Philadelphia’s University of the Arts recently announced Irvin Borowsky and wife Laurie Wagman’s recent contribution to support a new glass art program. The gift of $500,000 will go towards the Irvin Borowsky Prize in Glass Art (to be awarded annually) and the Borowsky Center for Glass Arts, a state of the art hot and cold working shop. Head of the University’s Glass program since 2010, Alexander Rosenberg, calls this new chapter, “an enriching experience to students, while helping to propel the careers of innovators who might not yet have high visibility as artists.” Borowsky, whose fortune is derived from printing and publishing, has long held a trustee position at the University. The on-campus gallery that bears his name presents the work of visual artists of all stripes from sculpture to book making, and this generous gift is a boon in the age of a new chapter in the University’s Visual Art program, including a new Glass major introduced to the school in the Fall of 2011.

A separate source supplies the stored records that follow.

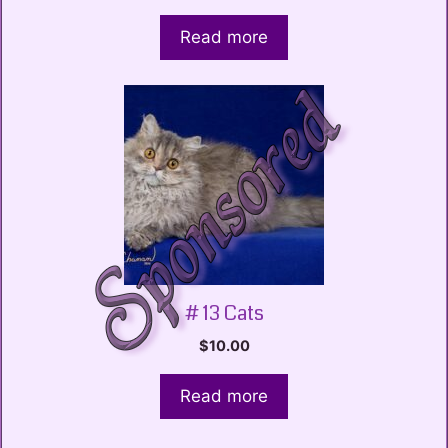
Read more
# 13 Cats
$
10.00
Read more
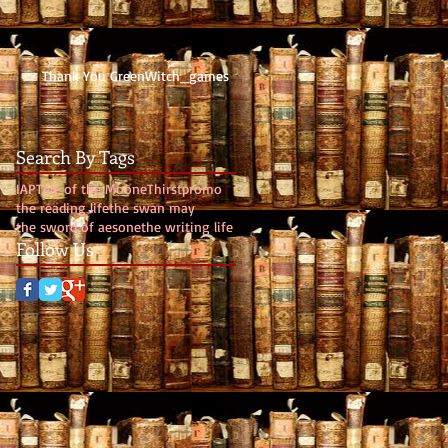
Thank You GreenWitch_games
Search By Tags
IAP
Tale of the Moone
Thirst
promo
the reading life
the swan may
the sword of aesone
the writing life
Follow Us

The 3,700 square foot glass working studio will include multiple furnaces as well as a a space for exhibitions and installations. In a press release regarding the generous endowment and its many uses, University president Sean Buffington is quoted as saying, “The Borowsky Center for Glass Arts…honors the University’s 130 years of leadership in teaching craft artists, and will help us to continue shaping the future of these disciplines.”
Following the implementation of the Borowsky award and the brand new studio glass facility, the University plans to increase its influence as a premiere institution for glass art. Alexander Rosenberg, program director and working glass artist, maintains that Glass art has been present in the school’s design program since the 1960′s, but the new facilities will spur the program’s value as a leader in glass art. The implementation of the Borowsky Prize in conjunction with the improved glass studio will create a cycle of success. In an email correspondence with the Hot Sheet Rosenberg discusses how the new studio and prize create ”space for international artists to visit and work on their projects while students can still work in parallel.”
The school’s vision for recipients of the award is to seek out those who break the barriers of the medium. With Judith Schaechter and Benjamin Wright serving on the glass art faculty, there is already a wealth of inspiration for students and visiting artists. But Rosenberg asserts that the importance and ingenuity of the Borowsky Prize is its determination to “reward people for being challenging and unconventional,” a risky leap to take in the art world.
Rosenberg earned a BFA in Glass from Rhode Island School of Design as well as a graduate degree in visual studies from the Massachusetts Institute of Technology. He currently has work on view at the 2012 International Glass Prize Exhibition in GlazenHuis, in Lommel Belgium.